Budgeting is one of the primary tools available to help manage your money – whether in your personal life or your law firm. The dreaded “B” word is feared by many as it is often associated with restrictions, headache and a sense of foreboding. However, a good budget can help you take control of your finances, plan your future strategy and grow your firm with confidence. Whether you’re starting a new firm or keeping your mature practice afloat, below are some of the basics to get you started.

 

Why budget?

If you want to take a drive from Johannesburg to Cape Town, some amount of planning is required that considers the available routes, number of passengers, tolls to pay, fuel stations, amount of luggage etc. Without a clear view on all the parameters, it is impossible to make the best planning decisions. Conversely, once you have a clear plan in place, there is less anxiety and off-the-cuff decision making during the trip, with more time to relax and enjoy the journey.

Similarly, budgeting allows you to systematically map out all the considerations, prioritise goals, identify issues in your firm before they become emergencies, create a clear plan and then follow that plan through to success.

 

Revenue

The first thing to track is money coming into the firm. Most attorneys will have a gut feeling for this number on a monthly basis, however this is often overstated for several reasons:

  1. There is often a delay in collecting invoiced fees due to payment arrangements or slow paying customers.
  2. Some invoices are never paid and a realistic expectation of debtor write-offs should be incorporated.
  3. Law firms often experience seasonal cashflows and adjustments should be made for slower business periods such as court recess.

Be sure to include all of the various income sources you might have such as hourly earnings, flat fees, consultation fees, referral fees etc. However, the golden rule is to be realistic and if in doubt, err on the side of caution. You don’t want to be caught out expecting income which never materialises.

 

Expenses

When considering expenses, it is helpful to distinguish between fixed overheads and variable costs. Overheads, or fixed costs, include the typical business costs that recur monthly such as salaries, office rental and software licenses. As a business owner, you expect to earn a salary so don’t forget to make provision for your own earnings in the budget.

Variable costs scale up or down and it is important to make room for costs that can arise unexpectedly. In your law practice, this may include travel and accommodation, transportation, office supplies, marketing costs and bonuses. It’s smart to include anything you want or need to buy for your law firm in your budget.
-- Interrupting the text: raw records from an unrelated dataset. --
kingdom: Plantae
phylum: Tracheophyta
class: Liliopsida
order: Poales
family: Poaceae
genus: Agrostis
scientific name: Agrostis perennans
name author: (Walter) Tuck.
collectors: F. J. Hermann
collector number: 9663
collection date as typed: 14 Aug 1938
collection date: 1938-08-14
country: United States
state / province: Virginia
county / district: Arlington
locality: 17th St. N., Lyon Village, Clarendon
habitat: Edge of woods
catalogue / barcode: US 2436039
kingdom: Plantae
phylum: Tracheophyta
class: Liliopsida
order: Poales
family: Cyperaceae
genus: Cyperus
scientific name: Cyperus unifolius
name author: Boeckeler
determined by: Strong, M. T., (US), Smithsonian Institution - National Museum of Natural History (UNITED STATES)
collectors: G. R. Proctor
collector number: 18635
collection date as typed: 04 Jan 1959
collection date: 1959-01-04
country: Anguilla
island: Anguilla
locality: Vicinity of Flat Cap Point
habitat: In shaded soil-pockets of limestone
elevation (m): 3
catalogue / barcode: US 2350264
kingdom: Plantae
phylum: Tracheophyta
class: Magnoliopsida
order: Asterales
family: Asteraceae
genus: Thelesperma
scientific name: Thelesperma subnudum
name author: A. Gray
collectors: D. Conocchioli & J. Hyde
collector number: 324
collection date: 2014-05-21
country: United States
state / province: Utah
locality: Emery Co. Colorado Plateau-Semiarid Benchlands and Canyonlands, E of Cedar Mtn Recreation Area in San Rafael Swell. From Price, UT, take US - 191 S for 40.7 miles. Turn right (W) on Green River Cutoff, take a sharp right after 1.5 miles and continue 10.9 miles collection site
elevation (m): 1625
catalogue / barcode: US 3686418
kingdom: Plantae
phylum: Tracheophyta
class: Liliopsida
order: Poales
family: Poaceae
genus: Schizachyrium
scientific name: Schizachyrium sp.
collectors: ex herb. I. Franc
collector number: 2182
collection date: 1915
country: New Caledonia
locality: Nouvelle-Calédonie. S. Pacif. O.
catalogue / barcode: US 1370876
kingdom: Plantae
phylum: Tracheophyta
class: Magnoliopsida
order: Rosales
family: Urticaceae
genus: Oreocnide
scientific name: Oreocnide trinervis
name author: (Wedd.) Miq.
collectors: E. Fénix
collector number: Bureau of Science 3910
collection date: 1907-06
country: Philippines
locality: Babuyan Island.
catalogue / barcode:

Remember to be intentional and include all expense lines. For example, if you are expecting to pay December bonuses then include these so that you aren’t scrambling for cash before the holiday season. A helpful way to make sure there are no blind spots is by looking back through your previous accounting expenses.

 

Profit

Ultimately you will be interested to understand the monthly and annual profits. Remember that it’s the after-tax profit numbers which are most important, so don’t forget to deduct contributions to SARS.

A well-constructed budget will allow you to go back and make adjustments or to simulate ‘what if’ scenarios to tweak and refine your planning.

 

Reflection

While it is human to rush this process in order to view the finalized budget, it’s worthwhile noting that there is value in the budgeting process itself. Budgeting allows one to objectively reflect on the business and step back from the day-to-day distractions of operating a law firm.

It is also helpful to consult an accountant, advisor or mentor and talk through the budget. This can help to gain additional perspectives on what is and isn’t working as well as identifying opportunities for greater efficiencies.

Disclaimer: This article is for educational purposes only and should not be misconstrued as financial or tax advice. Consult an accountant or registered tax practitioner for advice specific to your financial situation.